His hasty execution drives home one brutal truth: justice under the law operates at the behest of the international community, which ultimately supports and condones the current configuration of terror, violence and profound injustice we see defining and informing the global landscape.
Outrage follows outrage. Even as violence rages in Iraq and civil war threatens in the wake of Saddam's execution, George W Bush continues to proclaim democracy for Muslims as the antidote to international terrorism.
Saddam's execution follows on the heels of a highly flawed and politicised trial as well as months of stubborn evasion of the US troops assigned to eliminate him. Now he is most emphatically dead and Bush's so called path to "democracy" is no more certain than it was before his execution.
In no way am I attempting to excuse Saddam. But it is fundamentally wrong and hypocritical to simplistically demonise him.
For one thing, in doing so, we miss all the complexities of this story of oil, wars and dirty politics. A fair application of justice under the law would demand that many world leaders be similarly hauled off to The Hague for a war crimes trial. Fidel Castro rose to power around the same time as Saddam by murdering his political opponents, but the US and the UN are not calling for Castro to answer for his crimes.

__Material provided__
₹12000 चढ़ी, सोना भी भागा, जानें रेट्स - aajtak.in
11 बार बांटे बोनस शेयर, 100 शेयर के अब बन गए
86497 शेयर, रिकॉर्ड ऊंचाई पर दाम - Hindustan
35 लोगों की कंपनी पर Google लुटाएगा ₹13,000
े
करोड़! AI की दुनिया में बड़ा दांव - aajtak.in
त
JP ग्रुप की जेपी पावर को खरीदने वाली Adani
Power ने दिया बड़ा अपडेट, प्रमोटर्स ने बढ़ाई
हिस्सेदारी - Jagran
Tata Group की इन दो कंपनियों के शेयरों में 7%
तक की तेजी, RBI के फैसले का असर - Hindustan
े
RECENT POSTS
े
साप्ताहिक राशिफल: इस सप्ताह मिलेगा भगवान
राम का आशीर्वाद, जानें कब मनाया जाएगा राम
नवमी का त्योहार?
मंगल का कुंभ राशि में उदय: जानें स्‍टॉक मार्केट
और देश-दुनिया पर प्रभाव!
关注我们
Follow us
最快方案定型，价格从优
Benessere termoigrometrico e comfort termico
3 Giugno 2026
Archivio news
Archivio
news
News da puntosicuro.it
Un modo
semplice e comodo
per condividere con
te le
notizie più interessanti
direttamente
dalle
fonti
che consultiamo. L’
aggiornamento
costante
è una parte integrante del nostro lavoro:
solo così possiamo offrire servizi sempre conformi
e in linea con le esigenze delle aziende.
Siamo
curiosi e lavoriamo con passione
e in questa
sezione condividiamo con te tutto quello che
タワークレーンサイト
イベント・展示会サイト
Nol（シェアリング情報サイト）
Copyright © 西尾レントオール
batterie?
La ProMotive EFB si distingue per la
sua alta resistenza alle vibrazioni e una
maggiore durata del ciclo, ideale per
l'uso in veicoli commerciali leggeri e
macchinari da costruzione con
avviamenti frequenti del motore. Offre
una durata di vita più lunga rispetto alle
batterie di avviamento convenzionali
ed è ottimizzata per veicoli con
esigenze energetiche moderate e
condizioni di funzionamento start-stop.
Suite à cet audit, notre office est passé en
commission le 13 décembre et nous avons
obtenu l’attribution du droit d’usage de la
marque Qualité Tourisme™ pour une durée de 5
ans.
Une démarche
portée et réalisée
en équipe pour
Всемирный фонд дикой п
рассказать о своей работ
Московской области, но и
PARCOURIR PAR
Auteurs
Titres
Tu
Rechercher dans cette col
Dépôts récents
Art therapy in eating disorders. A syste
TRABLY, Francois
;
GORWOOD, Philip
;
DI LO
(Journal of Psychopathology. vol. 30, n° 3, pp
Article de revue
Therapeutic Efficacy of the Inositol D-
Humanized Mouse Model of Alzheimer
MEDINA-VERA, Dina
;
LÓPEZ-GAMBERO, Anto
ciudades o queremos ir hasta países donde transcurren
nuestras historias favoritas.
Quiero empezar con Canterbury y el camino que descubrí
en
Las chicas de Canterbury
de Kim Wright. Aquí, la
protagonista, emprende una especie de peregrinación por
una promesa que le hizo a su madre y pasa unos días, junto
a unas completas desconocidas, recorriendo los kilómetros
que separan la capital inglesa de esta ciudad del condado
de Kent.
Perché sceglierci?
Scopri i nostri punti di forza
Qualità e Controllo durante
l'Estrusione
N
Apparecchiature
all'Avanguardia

__Work task 1__
In the commentary on Saddam's execution, what does George W Bush keep proclaiming as the antidote to international terrorism?
__Work task 2__
Which people does the commentary on Saddam's execution mention by name?
__Work task 3__
Return everything in the commentary on Saddam's execution from "Outrage follows outrage." down to "before his execution.".

__Expected output 1__
Democracy for Muslims.

__Expected output 2__
Saddam, George W Bush, Fidel Castro

__Expected output 3__
Outrage follows outrage. Even as violence rages in Iraq and civil war threatens in the wake of Saddam's execution, George W Bush continues to proclaim democracy for Muslims as the antidote to international terrorism.
Saddam's execution follows on the heels of a highly flawed and politicised trial as well as months of stubborn evasion of the US troops assigned to eliminate him. Now he is most emphatically dead and Bush's so called path to "democracy" is no more certain than it was before his execution.